For the last thirty years when the gloom and gore enforced mourning’s as the new priority, the Kashmiri song chose one of the most violent belts for survival. Shams Irfan meets the new generation of professional singers from Sonawari belt who have made the art as their profession and the experiment has been an astounding success
In 1990, when Abdul Rashid Yatoo became the proud father of the third son, the excited folk singer instantly decided to pass on his legacy to one of his sons. A resident of impoverished Sodnari village in Bandipora’s Sonawari belt, Yatoo earned his living by singing in private functions and sufiana mehfils (sort of religious gatherings). As Yatoo became popular in the belt, people started recognising him as Rashid Sodnari, a title he would pass on to his youngest son Mohammad Aslam Yatoo, along with his musical legacy.
“My father was keen that at least one of his sons should learn singing,” said Aslam. “He finally chose me.”
Aslam, now 28, started his musical journey in his teens by learning Kashmiri folk music from his father. “My first teacher was my father who is a known face in Kashmiri folk,” said Aslam. “After learning folk I went on to learn light Kashmiri music that includes Ghazals.”
Once in the cultural circuit, Aslam started understanding the market gradually. Soon, he realised that people are keen to get back to their roots and explore Kashmiri sufi folk, in a new way, slightly evolved, slightly modern. This renewed love for local folk among a new generation of Kashmiris made young singers like Aslam see hope and future in their passion, they were so keen to make a profession. “I quickly started learning Kashmiri folk as well,” said Aslam.
In 2006, Aslam joined the state-run Institute of Music and Fine Arts, Rajbagh in Srinagar to formally start his journey as a singer. “In the meantime, I also learned to play the harmonium.”
Two years later Aslam formed his own ensemble, comprising local artists who could play Sarangi, Rabab, Tumbaknari and Nout. The formation of a musical group is prerequisite for a singer to get formally affiliated with Radio Kashmir, one of two official platforms available for young singers like Aslam. The other is Doordarshan.
After Aslam’s ensemble passed the mandatory audition, he was empanelled as a B category singer. The Radio Kashmir grading is valid in Doordarshan Srinagar, as well. “But one cannot survive on Radio programmes only,” said Aslam.
Since 2008, Aslam has recorded just a song for Doordarshan, which earned his group just Rs 4500. Since it cannot be a source for survival, Aslam’s group performs at private gatherings, mostly religious. “We charge up to Rs 25,000 per night for a performance,” said Aslam.
These private performances help Aslam and his group survive financially, as during peak season: between April and December, they are booked for at least 20 nights, a month.
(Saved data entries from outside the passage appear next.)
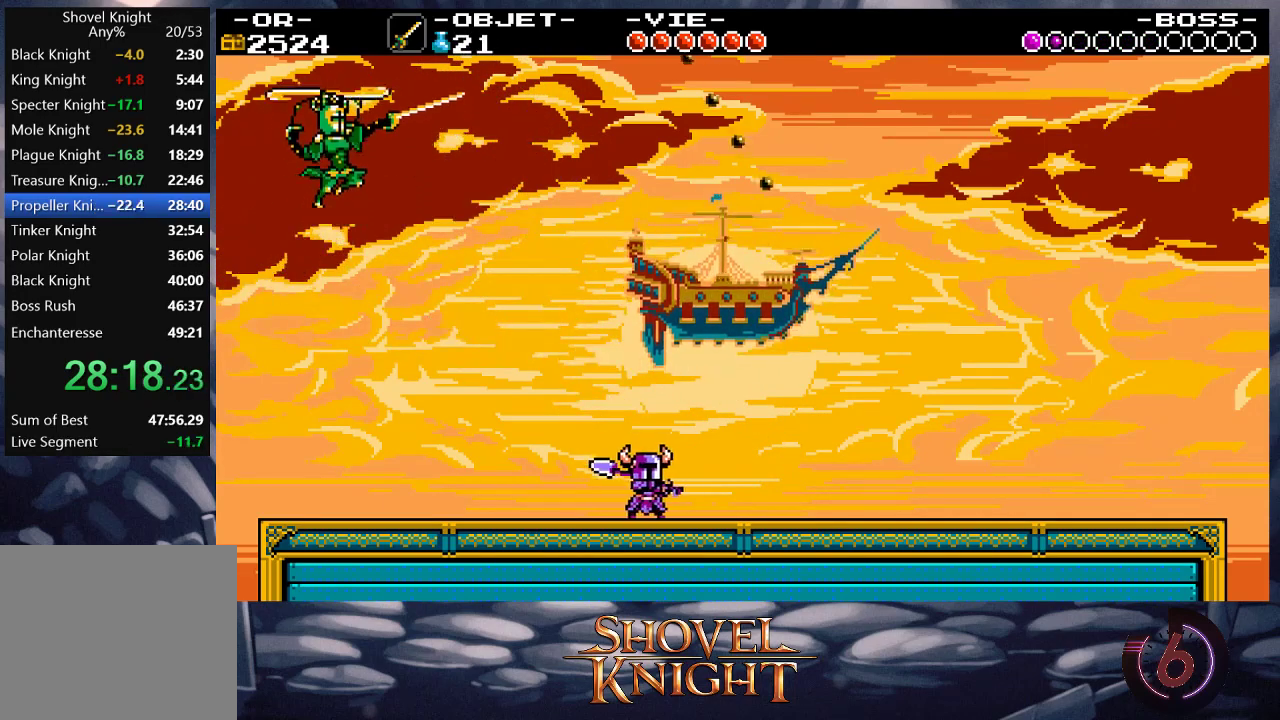
{"buttons": ["SQUARE", "DPAD_RIGHT"], "events": []}
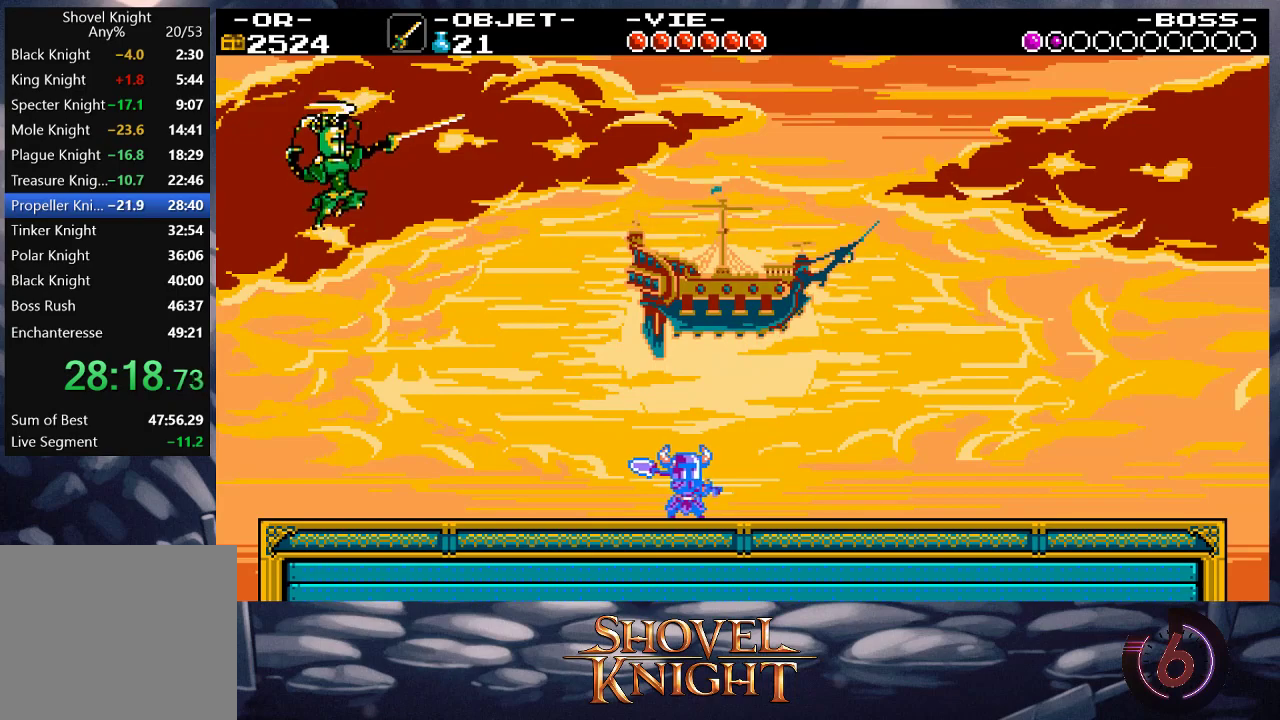
{"buttons": ["SQUARE", "DPAD_LEFT"], "events": [[400, "DPAD_RIGHT", "up"], [500, "DPAD_LEFT", "down"]]}
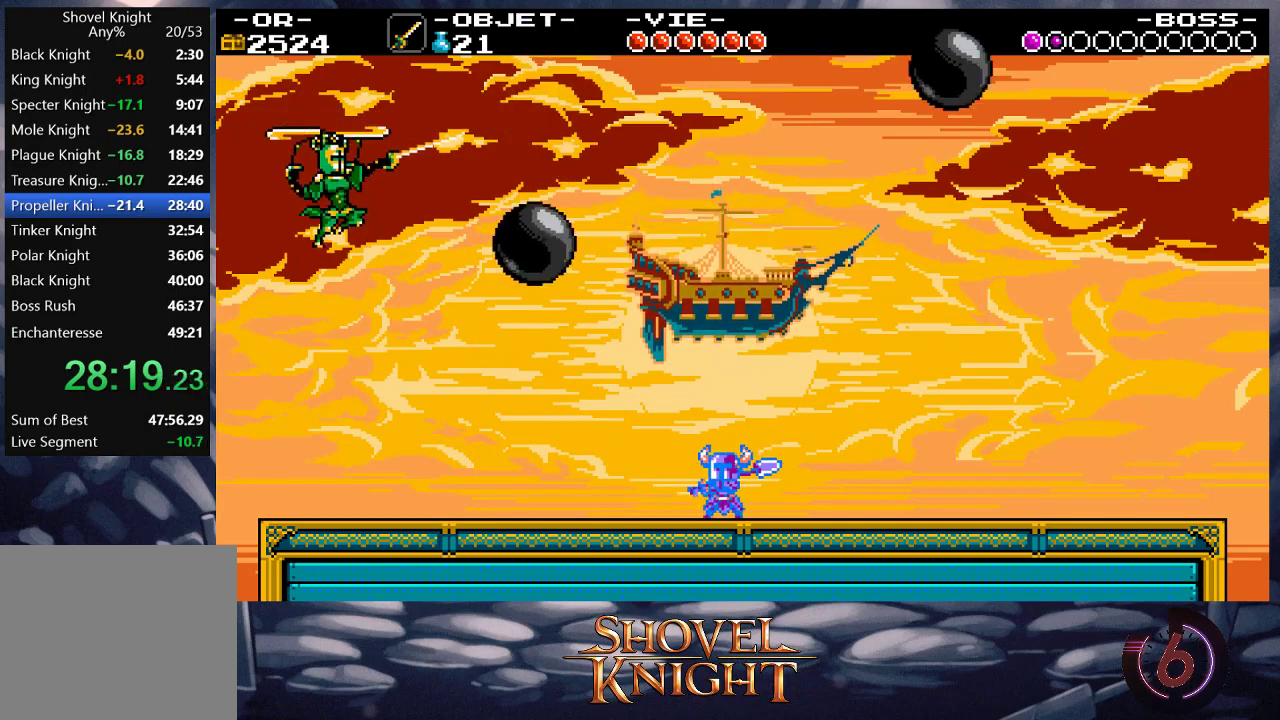
{"buttons": ["SQUARE"], "events": [[167, "DPAD_LEFT", "up"]]}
However, during the harsh winter months of January, February and March, the number of performances gets reduced to just 10, a month.
But Aslam’s ensemble is not alone that is in demand for private parties, Sufiana mehfils, and marriage ceremonies. Sonawari belt is home to various other ensembles, who keep people entertained and hooked to Kashmiri music throughout the year.
Like Aslam, Suhail Fayaz Malla, 20, too is born into a family where Kashmiri Sufi music was played even at peak militancy in the 1990s. Suhail’s father Fayaz Ahmad Malla, a resident of Shilwat village, is still a sought after Kashmiri folk singer in the area. “My father is an A-grade Radio Kashmir and Doordarshan approved singer,” said Suhail with a hint of pride in his voice.
In sync with his family’s tradition Suhail formed his group in 2015, and after clearing the audition, he got enlisted with Radio Kashmir and Doordarshan as B-grade singer. “No doubt Radio and Television helps young singers like me to get recognition. But given the huge number of enlisted singers, we have to wait endlessly to get a single programme,” said Suhail. In last one year, Suhail recorded only one song. The abundance of artists and lack of work at Radio Kashmir and Doordarshan notwithstanding, young artists like Aslam and Suhail focus their energies to make it to the coveted A-grade. “Doing a show on radio is izzat (honour) for an artist,” insists Suhail. “You won’t believe, but despite new age technologies like the internet and television, radio has not lost its touch with the listeners. It (radio) still has its dedicated audience.”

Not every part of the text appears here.